SOURCE TEXT
○ ○ ○ ○ ○ ○ ○

EXHIBIT 10.7
gopro_logox1cxblackxrgba.jpg

May 23, 2025

Jason Stephen
jstephen@gopro.com

Dear Jason:

We are pleased to promote you to VP, General Counsel as of May 23, 2025, reporting to Nicholas Woodman, CEO. You will receive an annual salary of $380,000 USD, which will be paid every other Friday in accordance with the Company's normal payroll procedures. You will also be eligible for a discretionary bonus up to 60% of your annual salary per year, which bonus will be paid annually or otherwise as approved by the Compensation and Leadership Committee of the Board of Directors (“the CLC”), based on the executive bonus plan funding approved by the CLC.
You will also continue to be eligible to receive certain employee benefits. A list of current employee benefits will be provided in our Benefit Information Guide. You should note that the Company may modify job titles, reporting structure, salaries, commission plans, bonuses and benefits from time to time as it deems necessary and at its sole discretion.
The Compensation and Leadership Committee of the Board (the “CLC”) has approved an equity award for grant on August 15, 2025 with vesting commencement to occur as of May 15, 2025,as follows:
113,208 shares subject to Restricted Stock Units (“RSUs”).The RSUs will vest in four equal annual installments of 25% each based on your continuous service. RSUs that vest will be settled in the Company's Class A common stock as soon as practicable after vesting. You will be responsible for applicable withholding taxes that become due upon settlement of the RSUs. The RSUs will permit payment of taxes through stock withholding and sell-to-cover transactions in our sole discretion.
75,472 shares subject to Performance Share Units (“PSUs”). The total number of PSUs earned and subject to vesting will be calculated in reference to the achievement of certain Performance Metrics (the “Performance Metrics") per Fiscal 2025 PSU goals as approved by the CLC. PSUs earned pursuant to the attainment of the Performance Metrics will vest as follows: 1/3rd of the PSUs earned will vest on the later of i) February 15, 2026 and ii) the date the Performance Metrics are certified as achieved, and 1/12th of the PSUs earned will vest quarterly thereafter. PSUs that vest will be settled in the Company's Class A common stock as soon as practicable after vesting. You will be responsible for applicable withholding taxes that become due upon settlement of the PSUs. The PSUs will permit payment of taxes through stock withholding and sell-to-cover transactions in our sole discretion.

○ ○ ○ ○ ○ ○ ○

ACTIVITY
Write out the entire promotion letter word for word, with nothing changed or left out. The material that comes next is separate from the promotion letter.

SUPPLIED MATERIAL
○ ○ ○ ○ ○ ○ ○

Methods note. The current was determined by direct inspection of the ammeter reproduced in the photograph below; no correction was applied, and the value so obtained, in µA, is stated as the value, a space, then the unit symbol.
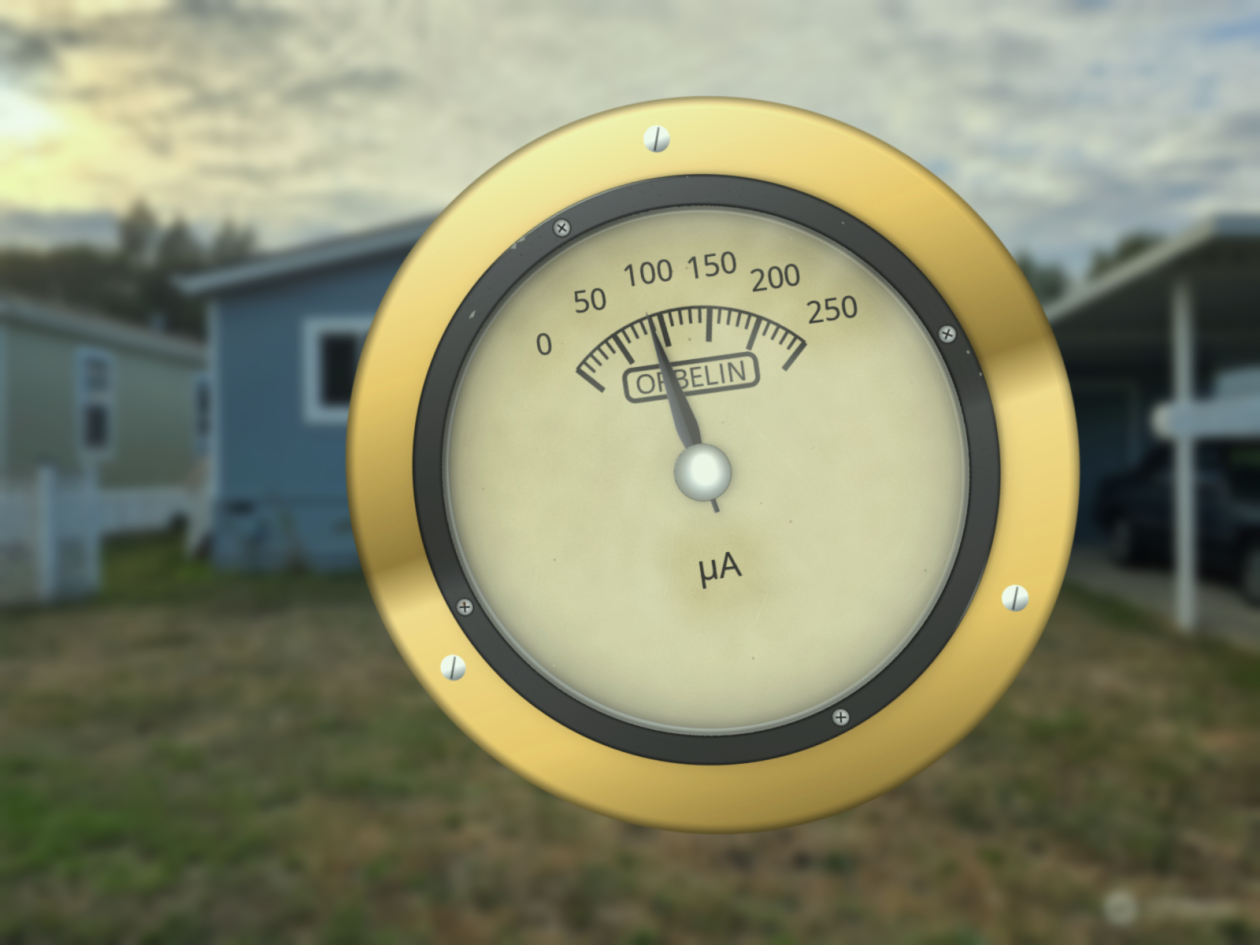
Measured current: 90 µA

○ ○ ○ ○ ○ ○ ○

REPLY
EXHIBIT 10.7
gopro_logox1cxblackxrgba.jpg

May 23, 2025

Jason Stephen
jstephen@gopro.com

Dear Jason:

We are pleased to promote you to VP, General Counsel as of May 23, 2025, reporting to Nicholas Woodman, CEO. You will receive an annual salary of $380,000 USD, which will be paid every other Friday in accordance with the Company's normal payroll procedures. You will also be eligible for a discretionary bonus up to 60% of your annual salary per year, which bonus will be paid annually or otherwise as approved by the Compensation and Leadership Committee of the Board of Directors (“the CLC”), based on the executive bonus plan funding approved by the CLC.
You will also continue to be eligible to receive certain employee benefits. A list of current employee benefits will be provided in our Benefit Information Guide. You should note that the Company may modify job titles, reporting structure, salaries, commission plans, bonuses and benefits from time to time as it deems necessary and at its sole discretion.
The Compensation and Leadership Committee of the Board (the “CLC”) has approved an equity award for grant on August 15, 2025 with vesting commencement to occur as of May 15, 2025,as follows:
113,208 shares subject to Restricted Stock Units (“RSUs”).The RSUs will vest in four equal annual installments of 25% each based on your continuous service. RSUs that vest will be settled in the Company's Class A common stock as soon as practicable after vesting. You will be responsible for applicable withholding taxes that become due upon settlement of the RSUs. The RSUs will permit payment of taxes through stock withholding and sell-to-cover transactions in our sole discretion.
75,472 shares subject to Performance Share Units (“PSUs”). The total number of PSUs earned and subject to vesting will be calculated in reference to the achievement of certain Performance Metrics (the “Performance Metrics") per Fiscal 2025 PSU goals as approved by the CLC. PSUs earned pursuant to the attainment of the Performance Metrics will vest as follows: 1/3rd of the PSUs earned will vest on the later of i) February 15, 2026 and ii) the date the Performance Metrics are certified as achieved, and 1/12th of the PSUs earned will vest quarterly thereafter. PSUs that vest will be settled in the Company's Class A common stock as soon as practicable after vesting. You will be responsible for applicable withholding taxes that become due upon settlement of the PSUs. The PSUs will permit payment of taxes through stock withholding and sell-to-cover transactions in our sole discretion.